August 2, 2012 · 0 Comments
By Dean Baker:
The NYT had a truly bizarre piece that at least implicitly portrayed Japan unfavorably compared with the United States for having an over-valued currency. The second paragraph tells readers:
“In an echo of a debate that raged in the United States in the 1980s, the government faces growing criticism for doing almost nothing to rein in the yen, despite alarm that the record-high currency is dealing crippling blows to the country’s once all-important export machine. “
The article then goes on to tell readers that Japan’s large number of retirees benefit from a high yen, which means cheap imports. However the high yen hurts young people by making manufacturing less competitive, and thereby reducing employment.
The reason that this piece is so bizarre is that these criticisms would be much more obviously directed at the United States than Japan. The United States has an 8.2 percent unemployment rate. Japan’s unemployment rate is 4.3 percent. Japan has a current account surplus of more than 2.0 percent of GDP, the United States has a deficit of close to 4.0 percent of GDP. If there is a country that could obviously benefit from a lower valued currency it would seem to be the United States.
Remarkably, while the value of the currency is apparently a hotly debated issue in Japan (at least according to the NYT), it is rarely mentioned in the United States. This could be due to the fact that more powerful interests than retired workers support an over-valued dollar in the United States.
The financial sector typically supports an over-valued currency since it reduces the risk of inflation and it makes them bigger actors overseas. Also, major retailers like Wal-Mart have established extensive supply networks overseas that rely on being able to buy goods cheaply.

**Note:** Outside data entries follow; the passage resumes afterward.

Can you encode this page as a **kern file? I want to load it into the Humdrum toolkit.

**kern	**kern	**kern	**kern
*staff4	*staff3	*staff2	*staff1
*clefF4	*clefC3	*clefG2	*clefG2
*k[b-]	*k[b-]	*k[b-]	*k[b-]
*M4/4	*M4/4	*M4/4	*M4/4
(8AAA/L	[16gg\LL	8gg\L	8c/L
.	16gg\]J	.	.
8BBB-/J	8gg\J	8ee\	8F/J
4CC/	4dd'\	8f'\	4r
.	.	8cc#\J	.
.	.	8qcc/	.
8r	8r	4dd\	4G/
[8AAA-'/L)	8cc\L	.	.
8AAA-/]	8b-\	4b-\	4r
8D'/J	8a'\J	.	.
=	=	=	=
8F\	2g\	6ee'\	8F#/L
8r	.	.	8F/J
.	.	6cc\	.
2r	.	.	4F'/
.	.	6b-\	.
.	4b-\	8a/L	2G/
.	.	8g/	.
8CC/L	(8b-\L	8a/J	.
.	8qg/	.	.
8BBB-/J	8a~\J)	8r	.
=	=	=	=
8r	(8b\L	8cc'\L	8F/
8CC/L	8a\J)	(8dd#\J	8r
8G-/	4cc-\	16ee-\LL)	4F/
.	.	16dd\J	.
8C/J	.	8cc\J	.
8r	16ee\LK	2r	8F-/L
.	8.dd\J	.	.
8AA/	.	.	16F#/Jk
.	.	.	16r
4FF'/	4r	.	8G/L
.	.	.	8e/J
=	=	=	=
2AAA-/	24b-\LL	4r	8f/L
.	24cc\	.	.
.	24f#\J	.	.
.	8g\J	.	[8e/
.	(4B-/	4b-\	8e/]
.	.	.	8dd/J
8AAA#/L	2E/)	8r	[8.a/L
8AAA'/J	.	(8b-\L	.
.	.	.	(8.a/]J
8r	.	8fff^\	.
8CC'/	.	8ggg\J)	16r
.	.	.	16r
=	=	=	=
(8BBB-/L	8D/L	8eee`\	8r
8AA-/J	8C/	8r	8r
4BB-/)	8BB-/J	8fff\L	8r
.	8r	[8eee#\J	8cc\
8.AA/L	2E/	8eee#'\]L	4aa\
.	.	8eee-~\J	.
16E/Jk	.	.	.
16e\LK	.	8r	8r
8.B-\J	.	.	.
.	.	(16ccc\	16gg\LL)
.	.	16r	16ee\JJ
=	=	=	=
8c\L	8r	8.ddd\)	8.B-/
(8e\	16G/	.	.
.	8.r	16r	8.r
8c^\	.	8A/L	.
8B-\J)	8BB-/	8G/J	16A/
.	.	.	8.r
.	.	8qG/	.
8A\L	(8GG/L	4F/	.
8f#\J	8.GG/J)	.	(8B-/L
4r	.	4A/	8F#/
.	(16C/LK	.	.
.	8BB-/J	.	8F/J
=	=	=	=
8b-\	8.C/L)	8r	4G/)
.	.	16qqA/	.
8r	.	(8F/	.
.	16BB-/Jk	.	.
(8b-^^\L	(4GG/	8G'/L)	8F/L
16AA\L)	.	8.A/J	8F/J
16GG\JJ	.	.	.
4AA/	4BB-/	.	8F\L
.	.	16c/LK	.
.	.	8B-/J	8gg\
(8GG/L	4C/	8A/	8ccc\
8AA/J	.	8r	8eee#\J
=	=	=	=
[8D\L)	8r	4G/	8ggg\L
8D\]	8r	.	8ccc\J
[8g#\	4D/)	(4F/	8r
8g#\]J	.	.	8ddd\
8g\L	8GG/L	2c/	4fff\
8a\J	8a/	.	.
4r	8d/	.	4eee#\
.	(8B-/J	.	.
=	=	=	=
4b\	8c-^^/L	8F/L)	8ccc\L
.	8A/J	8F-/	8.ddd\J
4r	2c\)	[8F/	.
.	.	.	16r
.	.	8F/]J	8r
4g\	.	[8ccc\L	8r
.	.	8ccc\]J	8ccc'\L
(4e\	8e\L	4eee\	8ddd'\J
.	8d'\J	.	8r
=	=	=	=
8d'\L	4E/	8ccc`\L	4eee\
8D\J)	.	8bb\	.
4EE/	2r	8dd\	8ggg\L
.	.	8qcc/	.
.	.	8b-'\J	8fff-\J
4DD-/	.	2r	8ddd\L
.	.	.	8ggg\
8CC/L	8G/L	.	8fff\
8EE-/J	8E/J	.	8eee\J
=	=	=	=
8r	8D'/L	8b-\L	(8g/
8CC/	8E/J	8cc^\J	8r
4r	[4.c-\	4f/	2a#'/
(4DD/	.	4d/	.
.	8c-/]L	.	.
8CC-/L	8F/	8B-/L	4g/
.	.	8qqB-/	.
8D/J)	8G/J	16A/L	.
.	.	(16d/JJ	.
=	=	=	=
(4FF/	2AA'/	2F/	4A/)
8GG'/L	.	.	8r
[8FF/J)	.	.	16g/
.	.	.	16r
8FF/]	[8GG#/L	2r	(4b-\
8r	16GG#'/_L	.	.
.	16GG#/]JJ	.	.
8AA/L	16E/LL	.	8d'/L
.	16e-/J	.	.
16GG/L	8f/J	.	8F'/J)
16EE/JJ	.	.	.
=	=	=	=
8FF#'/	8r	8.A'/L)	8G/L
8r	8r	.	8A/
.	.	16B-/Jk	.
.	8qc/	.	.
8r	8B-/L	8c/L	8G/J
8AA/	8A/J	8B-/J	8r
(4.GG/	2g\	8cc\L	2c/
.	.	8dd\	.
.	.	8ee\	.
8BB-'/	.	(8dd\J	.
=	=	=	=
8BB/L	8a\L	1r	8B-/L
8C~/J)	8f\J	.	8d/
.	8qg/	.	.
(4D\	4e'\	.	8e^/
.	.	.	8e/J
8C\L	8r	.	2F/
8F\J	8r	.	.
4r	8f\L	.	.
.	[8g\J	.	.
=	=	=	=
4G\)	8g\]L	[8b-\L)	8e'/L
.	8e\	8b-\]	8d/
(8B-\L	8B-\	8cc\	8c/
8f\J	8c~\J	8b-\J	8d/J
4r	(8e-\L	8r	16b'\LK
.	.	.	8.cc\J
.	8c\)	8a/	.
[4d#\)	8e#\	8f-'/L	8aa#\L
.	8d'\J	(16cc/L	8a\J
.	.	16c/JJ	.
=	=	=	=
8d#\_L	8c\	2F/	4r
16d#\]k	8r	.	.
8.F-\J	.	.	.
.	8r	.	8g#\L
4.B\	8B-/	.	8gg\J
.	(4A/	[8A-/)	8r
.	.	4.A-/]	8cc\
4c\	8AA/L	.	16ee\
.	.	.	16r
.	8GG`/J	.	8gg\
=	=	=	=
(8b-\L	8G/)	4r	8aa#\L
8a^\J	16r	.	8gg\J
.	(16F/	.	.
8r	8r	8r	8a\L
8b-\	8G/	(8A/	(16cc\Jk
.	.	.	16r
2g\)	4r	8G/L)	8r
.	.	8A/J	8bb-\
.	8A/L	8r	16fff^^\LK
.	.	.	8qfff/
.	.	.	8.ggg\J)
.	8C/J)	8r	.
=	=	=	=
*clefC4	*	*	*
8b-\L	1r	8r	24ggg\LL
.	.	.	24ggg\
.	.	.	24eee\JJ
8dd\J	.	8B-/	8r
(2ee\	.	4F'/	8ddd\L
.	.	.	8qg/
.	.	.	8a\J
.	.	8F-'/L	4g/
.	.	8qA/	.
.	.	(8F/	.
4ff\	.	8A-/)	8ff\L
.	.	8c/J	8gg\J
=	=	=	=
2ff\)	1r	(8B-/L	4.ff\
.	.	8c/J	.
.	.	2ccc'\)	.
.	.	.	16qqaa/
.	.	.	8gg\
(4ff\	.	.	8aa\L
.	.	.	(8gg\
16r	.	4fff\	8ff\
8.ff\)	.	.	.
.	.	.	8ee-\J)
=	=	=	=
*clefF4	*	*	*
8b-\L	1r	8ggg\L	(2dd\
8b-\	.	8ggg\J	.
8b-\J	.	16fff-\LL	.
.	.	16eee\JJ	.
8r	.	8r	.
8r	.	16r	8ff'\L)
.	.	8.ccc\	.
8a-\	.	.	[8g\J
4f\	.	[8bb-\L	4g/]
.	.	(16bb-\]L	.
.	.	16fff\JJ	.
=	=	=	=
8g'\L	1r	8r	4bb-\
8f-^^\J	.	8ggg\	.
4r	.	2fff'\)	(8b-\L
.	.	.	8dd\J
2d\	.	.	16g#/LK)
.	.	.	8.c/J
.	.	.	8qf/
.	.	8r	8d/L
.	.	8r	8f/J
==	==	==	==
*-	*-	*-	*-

Most major manufacturers have also established subsidiaries in China and other countries with low wages.
These powerful interest groups would strongly resist any effort to lower the value of the dollar and thereby make U.S. goods more competitive in world markets. This could explain why the value of the currency is debated in Japan, while the NYT tells us that is only a matter of historical concern (the 1980s) in the United States.
One fun tidbit in this piece is that it tells us that in the midst of the crisis, Japan became a “haven for investors:”
“After the crisis began, raising doubts about the soundness of American and European banks and the ability of governments to stand behind them, the tide of money reversed. Japan, with its huge security cushion of domestic savers, suddenly became a haven for investors, driving the yen up.”
That’s right, a country with a debt to GDP ratio of more than 230 percent is a haven for investors. Doesn’t that make you worry about those big deficits that Obama is running up?